By Craig Funston
I am a parent (one of two), the son of a set of parents, the father of parent (or two), so I have some experience with family life—warts and all. One of the greatest parenting challenges (though they all seem to be tied for first place) is teaching kids character, guiding them in their moral development.
Children raised in homes where character, virtue, and principals—all components of moral development—are not taught, are deprived. Parents have a fundamental responsibility to train their own children. The neighbourhood doesn’t raise the kids, nor does the society at large—and that includes the school and the church.
These various communities can all help, to be sure, but the parents have the priority in this matter.
That, of course, is the ideal model, and in a fallen world of imploding families, multiple lovers, transient homes, cyber babysitters, my previous analysis now seems so archaic. I sadly agree, but it doesn’t stop me from stating my case, or even aiming for a goal.
And within the book of moral development, you might say, there is one chapter that really stands out, in my estimation, that of telling the truth. Re-packaged, we could call it being honest, having integrity, speaking straight, not lying, and so forth.

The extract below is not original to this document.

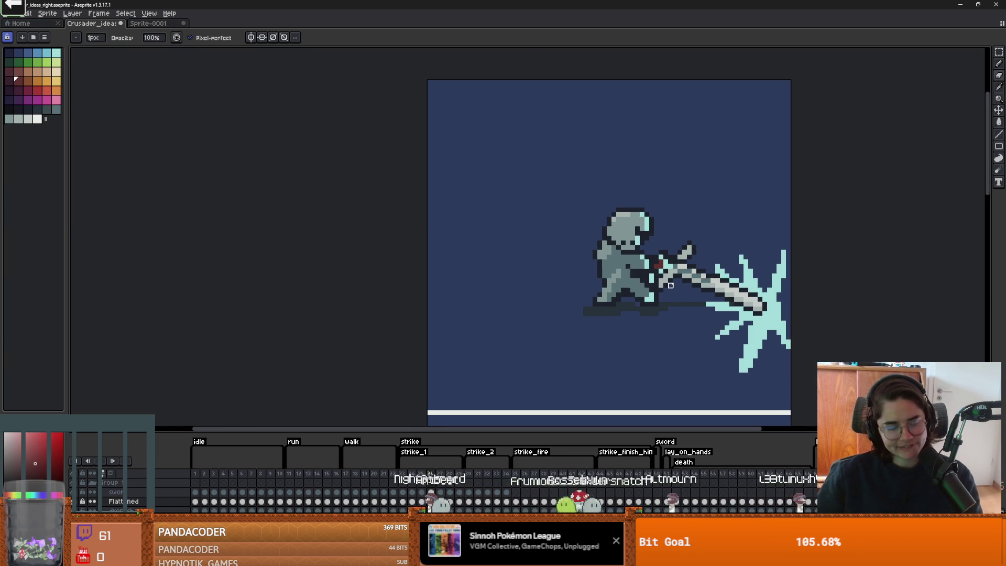
pyautogui.scroll(1, 755, 262)
pyautogui.scroll(-1, 737, 261)
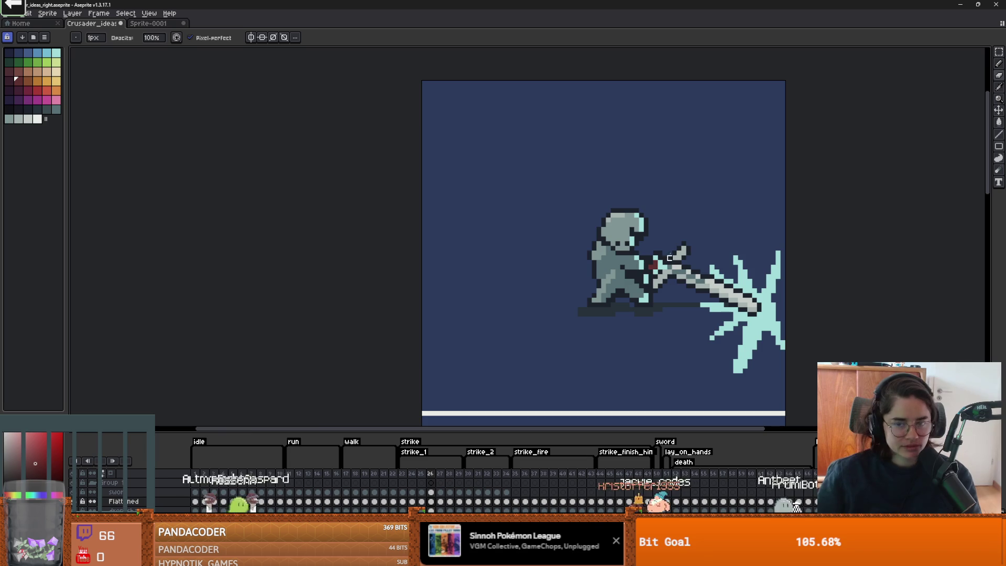
pyautogui.press('ctrl+s')
pyautogui.hscroll(2, 598, 317)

“Lie” is a very short word in your Oxford Canadian Dictionary, but it’s your Thesaurus that you want to consult at this point. Better still, read this county-famous writer who is intent on giving a vocabulary and moral lesson in the same breath (that would be me.)
If you want a synonym (not cinnamon, Cousin Reggie) for “lie,” I can assure you it’s going to get personal. You see, we (me, you, and us) lie frequently, without even thinking of it. It has become so prevalent in our confused and wasted culture that it is now normal and acceptable.
When I sign up on a credit card but refuse to pay the balance at the end of the month, that’s lying; and giving some wussy excuse to the bank about our financial extremities, when in fact we wasted our money on vices instead of essentials, that’s also lying. Or referring to that as an “oversight” by saying we “forgot,” that’s lying.
Fudging on our scheduling chaos, but explaining it away could be considered a very pretty lie. Feigning misunderstanding instruction when, in fact, we weren’t listening or didn’t want to do it, is a very clever lie. And messing up words (“you mean ‘me’ meant ‘me’?”) is a very winsome lie.
You might say it’s about repackaging the truth—and that’s not a good thing at any level.
We can even lie without moving our lips: Silence, they say, is golden; it can also be be misleading—another fancy word for lying. Ever heard of body language (with the emphasis on “language”)? We can say a lot about ourselves, what we want, who we’re teasing, by simple body language.
Misleading statements, gross exaggerations, padded facts, and any form of flattery, can all be summed up in one word: lies. You see, you can wash a pig, put a bow on its snout, and call it Patsy, but at the end of the day, it’s still a pig.
Parents can be guilty of lying when they make promises to kids they know they won’t keep; teachers can lie with threats of phone calls and punishment that they don’t intend to deliver; politicians, media, car salesmen…well, you get the picture.
Even in a retail context, we are surrounded with lies: hamburgers look bigger and better in pictures than they do in real life; things on sale are actually not always cheaper in the long run; and promises for tried and true results rarely come through.
We lie because we want to be polite and not offensive (good); we want to avoid conflict (good); we don’t want to disappoint people (good); or we fail to be open and honest with each other because we don’t want to be vulnerable and get hurt (makes sense to me).
But somehow we need to develop the art of honesty without compromising the truth—a fine line indeed—just like I’m trying to do with you right now.
Sugarcoating this column would be just another example of lying, one reason why I try to : “shoot straight”—and that’s the truth.